Among the character witnesses for Dr. Harris were her husband's parents, who recalled her as a sweet and loving wife and mother.
In closing arguments, Mr. Parnham said Ms. Thompson-Bridges caused discord in what he called a "marriage made in heaven."
He said that it was an accident when Dr. Harris, with her stepdaughter in the car, ran over her husband. David Harris had just left a Houston hotel with his lover.
"You saw Clara Harris on the stand," he said. "You saw Clara Harris during the course of this trial. Do you think those are rehearsed tears? ... Do you believe if for one moment if Clara Harris intended to kill David Harris, she would have had his daughter in the car?"
But pain isn't sufficient reason to kill someone, Ms. Magness said in her summation.
"There is a level of desperation there that I know touches you, and you feel sorry for her because of it," she told jurors. "You cannot excuse what she did intentionally and knowingly because she was hurt."
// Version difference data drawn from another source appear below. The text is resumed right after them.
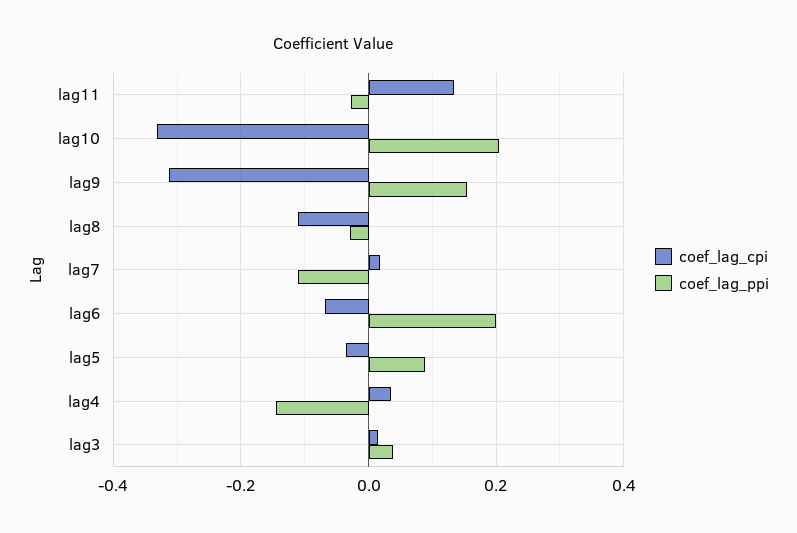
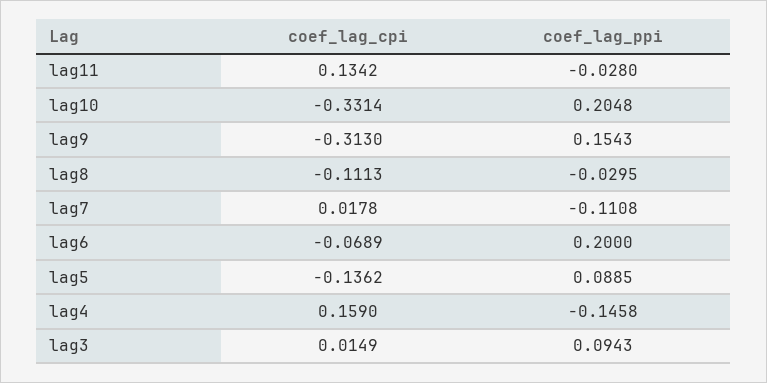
coef_lag_cpi, lag5: -0.04 -> -0.1362
coef_lag_cpi, lag4: 0.04 -> 0.159
coef_lag_ppi, lag3: 0.04 -> 0.0943

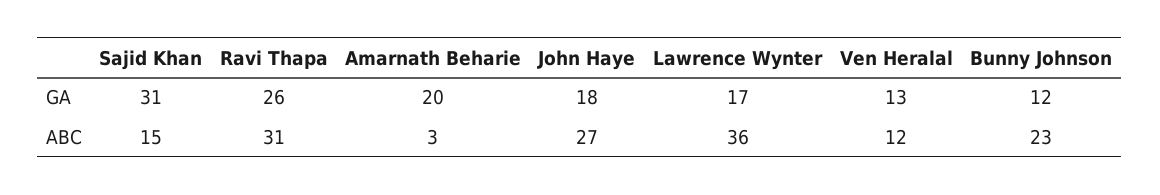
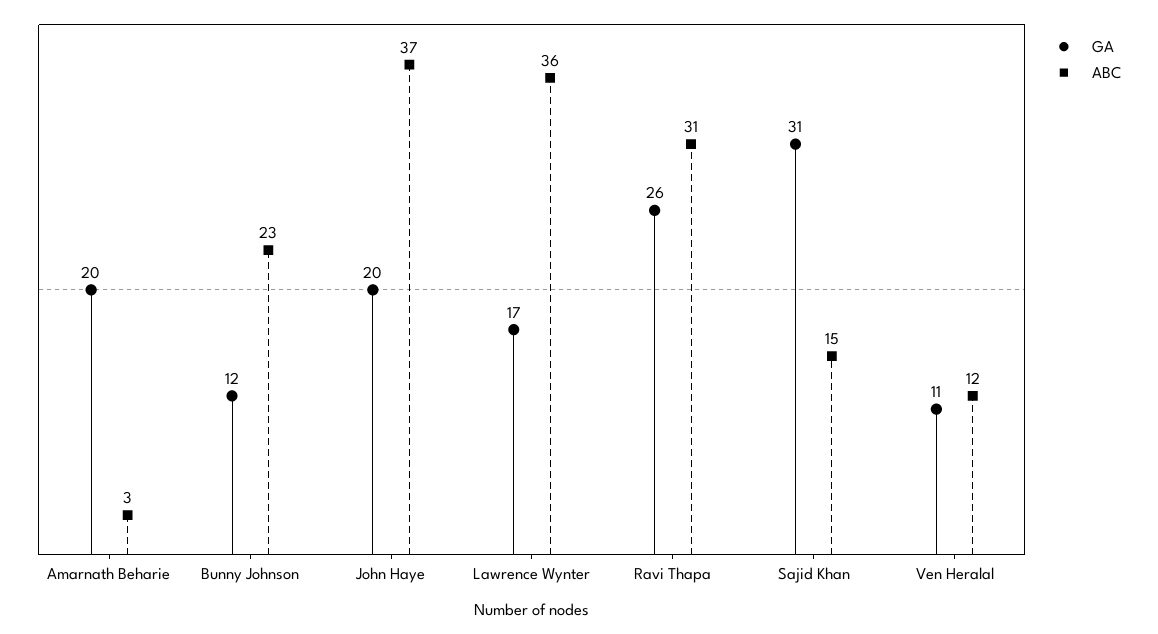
GA, John Haye: 18 -> 20
GA, Ven Heralal: 13 -> 11
ABC, John Haye: 27 -> 37

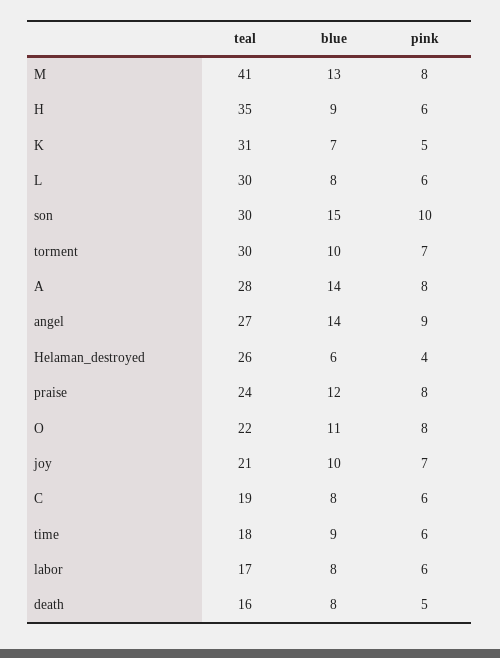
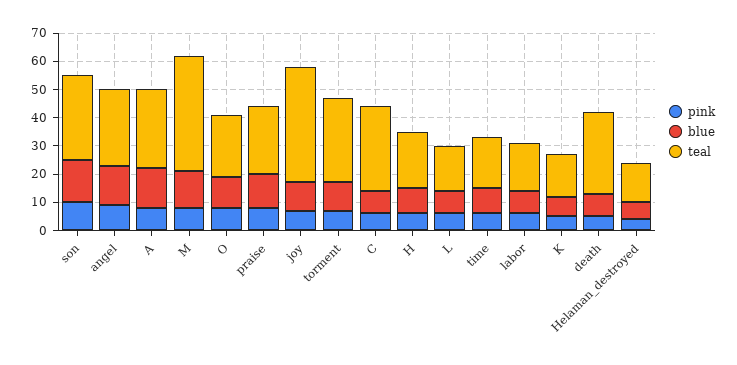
teal, H: 35 -> 20
teal, K: 31 -> 15
teal, L: 30 -> 15
teal, Helaman_destroyed: 26 -> 15
teal, joy: 21 -> 40
teal, C: 19 -> 30
teal, death: 16 -> 30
After deliberating six hours, jurors passed a note to state District Judge Carol Davies requesting testimony read back to them to resolve whether Dr. Harris said she told police she wanted to "hurt him" or "separate them" with her car.
The jury returned to the courtroom and heard testimony read back from the transcript in which Dr. Harris said that "I wanted to separate him from her" but that she only wanted "to hurt him emotionally," not physically.
Judge Davies sequestered the jurors for the night when they failed to reach a verdict.